▸ WORK ORDER 1
Please list the companies that the blog page says Microsoft's lawsuit aims to bring to the table.
▸ WORK ORDER 2
Answer these questions from the blog page:
(a) What date appears above the post titled "The Flying Rabbi"?
(b) What share of cases does the writer say settle?
(c) Where does the writer plan to follow the lawsuit?

▸ EXCERPT PROVIDED
------------------------------------------------------------

Wednesday, December 28, 2011

The Flying Rabbi

Law.com: Free Speech Trumps Privacy as Comic Satires News, Judge Says http://goo.gl/mag/I0eQr

Monday, March 21, 2011

Drunk on Licensing Fees and Patents, Microsoft Has Become a Joke

This article says it all, at least from a non-lawyer's perspective. From a lawyer's perspective, the complaint seems to be a little (a lot?) vague and doesn't really get at exactly how the patents are infringed, but that is said on the basis of not having yet read the complaint. Those three companies will now have to spend many millions of dollars defending themselves from a patent litigation which is by its own Assistant General Counsel's statement, a business maneuver to get Barnes & Noble, Foxconn and Inventec to the table to feed Microsoft some money. From what I have read, there have been ongoing negotiations but they broke down.

Ultimately, the companies named as defendants will end up settling this case for something only slightly more than they would have paid had they not bothered with the litigation in the first place. 98% of cases settle, so the likelihood is that this case will do likewise.

Patents permit a monopoly on certain technological processes and methods, but the quotations from the lawsuit as to how the technologies violate Microsoft's patents are surely far too broad, for the reasons stated by the writer in this article on Techcrunch.

What will this lawsuit cost Microsoft in terms of bad PR? Are they hurting their own business? I would love to have been a fly on the wall in the meeting in which it was decided to pursue this litigation. I'm not just poking fun - I mean it - there had to have been some serious consideration paid to the negative publicity that this lawsuit was going to engender as well as other business issues.


It will be interesting to follow this lawsuit on PACER.

------------------------------------------------------------

▸ DATASET EXCERPTS
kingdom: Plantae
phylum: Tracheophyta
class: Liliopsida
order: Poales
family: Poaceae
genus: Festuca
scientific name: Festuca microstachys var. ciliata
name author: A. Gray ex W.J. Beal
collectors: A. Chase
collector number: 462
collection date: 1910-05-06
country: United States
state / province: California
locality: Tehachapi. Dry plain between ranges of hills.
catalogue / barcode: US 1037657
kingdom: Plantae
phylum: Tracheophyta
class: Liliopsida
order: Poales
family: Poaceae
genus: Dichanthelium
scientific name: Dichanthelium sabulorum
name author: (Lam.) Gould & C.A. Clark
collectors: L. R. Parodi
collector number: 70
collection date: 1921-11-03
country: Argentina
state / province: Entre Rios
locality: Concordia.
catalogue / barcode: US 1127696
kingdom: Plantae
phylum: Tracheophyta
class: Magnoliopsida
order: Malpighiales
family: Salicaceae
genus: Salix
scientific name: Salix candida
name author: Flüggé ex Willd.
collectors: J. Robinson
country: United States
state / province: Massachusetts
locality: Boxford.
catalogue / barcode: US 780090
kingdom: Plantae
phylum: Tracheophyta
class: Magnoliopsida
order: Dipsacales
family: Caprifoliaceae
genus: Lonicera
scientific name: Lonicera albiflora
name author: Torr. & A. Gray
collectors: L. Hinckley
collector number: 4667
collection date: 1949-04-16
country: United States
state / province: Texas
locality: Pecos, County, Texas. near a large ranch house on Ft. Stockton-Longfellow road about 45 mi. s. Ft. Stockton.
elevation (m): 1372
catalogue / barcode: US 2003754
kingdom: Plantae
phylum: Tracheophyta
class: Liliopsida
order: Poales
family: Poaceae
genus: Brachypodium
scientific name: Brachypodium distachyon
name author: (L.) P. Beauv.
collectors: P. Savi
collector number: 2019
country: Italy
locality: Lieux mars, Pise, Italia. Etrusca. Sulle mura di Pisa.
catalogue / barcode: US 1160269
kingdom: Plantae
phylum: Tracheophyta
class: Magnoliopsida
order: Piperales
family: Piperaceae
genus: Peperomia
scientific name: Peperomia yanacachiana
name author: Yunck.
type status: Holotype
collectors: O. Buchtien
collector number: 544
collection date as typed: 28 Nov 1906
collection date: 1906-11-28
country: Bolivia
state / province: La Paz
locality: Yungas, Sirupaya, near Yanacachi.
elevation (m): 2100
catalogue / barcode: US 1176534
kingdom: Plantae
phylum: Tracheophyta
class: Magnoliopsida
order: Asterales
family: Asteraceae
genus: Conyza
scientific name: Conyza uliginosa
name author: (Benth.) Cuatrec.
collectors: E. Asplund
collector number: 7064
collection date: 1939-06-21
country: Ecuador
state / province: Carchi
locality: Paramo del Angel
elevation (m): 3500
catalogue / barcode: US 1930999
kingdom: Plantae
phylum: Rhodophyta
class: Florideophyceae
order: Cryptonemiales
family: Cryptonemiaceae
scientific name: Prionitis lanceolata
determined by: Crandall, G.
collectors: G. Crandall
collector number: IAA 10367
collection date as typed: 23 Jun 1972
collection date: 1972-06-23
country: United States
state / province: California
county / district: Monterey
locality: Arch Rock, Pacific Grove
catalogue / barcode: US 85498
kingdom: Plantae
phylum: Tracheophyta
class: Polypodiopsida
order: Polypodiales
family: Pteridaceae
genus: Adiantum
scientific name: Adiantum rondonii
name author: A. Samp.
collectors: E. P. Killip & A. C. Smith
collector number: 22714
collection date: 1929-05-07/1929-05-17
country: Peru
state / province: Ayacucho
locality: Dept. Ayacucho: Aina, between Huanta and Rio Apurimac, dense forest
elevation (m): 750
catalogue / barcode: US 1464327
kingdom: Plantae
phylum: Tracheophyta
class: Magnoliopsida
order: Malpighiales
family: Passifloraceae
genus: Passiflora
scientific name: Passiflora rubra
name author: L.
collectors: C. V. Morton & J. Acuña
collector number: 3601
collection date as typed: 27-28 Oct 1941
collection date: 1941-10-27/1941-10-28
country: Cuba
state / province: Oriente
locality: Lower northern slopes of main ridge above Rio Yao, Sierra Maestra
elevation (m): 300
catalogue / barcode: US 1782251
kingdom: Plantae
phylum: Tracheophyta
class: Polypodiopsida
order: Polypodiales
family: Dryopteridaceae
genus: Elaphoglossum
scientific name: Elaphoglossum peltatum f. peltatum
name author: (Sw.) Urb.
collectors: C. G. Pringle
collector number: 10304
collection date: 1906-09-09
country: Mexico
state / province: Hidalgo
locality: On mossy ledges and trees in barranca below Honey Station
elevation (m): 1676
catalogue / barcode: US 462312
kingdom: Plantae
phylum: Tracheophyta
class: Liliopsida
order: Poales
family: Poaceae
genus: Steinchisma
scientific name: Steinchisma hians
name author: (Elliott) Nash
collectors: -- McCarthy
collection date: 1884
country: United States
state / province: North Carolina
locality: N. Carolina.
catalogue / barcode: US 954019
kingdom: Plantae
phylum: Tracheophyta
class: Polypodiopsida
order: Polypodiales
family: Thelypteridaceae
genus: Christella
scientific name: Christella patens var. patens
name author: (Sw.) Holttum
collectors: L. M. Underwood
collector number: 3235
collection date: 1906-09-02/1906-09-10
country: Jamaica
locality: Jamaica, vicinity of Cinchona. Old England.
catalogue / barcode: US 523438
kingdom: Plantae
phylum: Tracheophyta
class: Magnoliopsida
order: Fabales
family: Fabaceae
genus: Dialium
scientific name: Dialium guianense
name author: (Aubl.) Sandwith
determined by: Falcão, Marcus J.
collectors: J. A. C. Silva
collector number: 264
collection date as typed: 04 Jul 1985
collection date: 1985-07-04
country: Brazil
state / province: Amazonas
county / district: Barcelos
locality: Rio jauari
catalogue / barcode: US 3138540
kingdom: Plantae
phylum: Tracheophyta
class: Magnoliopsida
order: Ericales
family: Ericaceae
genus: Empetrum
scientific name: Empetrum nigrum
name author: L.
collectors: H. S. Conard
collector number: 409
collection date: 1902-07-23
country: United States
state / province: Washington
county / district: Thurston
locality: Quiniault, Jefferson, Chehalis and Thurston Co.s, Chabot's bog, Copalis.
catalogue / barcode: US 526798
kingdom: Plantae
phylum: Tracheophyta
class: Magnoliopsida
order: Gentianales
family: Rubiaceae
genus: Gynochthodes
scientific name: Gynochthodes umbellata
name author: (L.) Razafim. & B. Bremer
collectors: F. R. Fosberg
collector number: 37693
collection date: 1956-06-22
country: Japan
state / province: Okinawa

------------------------------------------------------------

▸ TASK OUTPUT 1
Barnes & Noble
Foxconn
Inventec

▸ TASK OUTPUT 2
(a) Wednesday, December 28, 2011
(b) 98%
(c) On PACER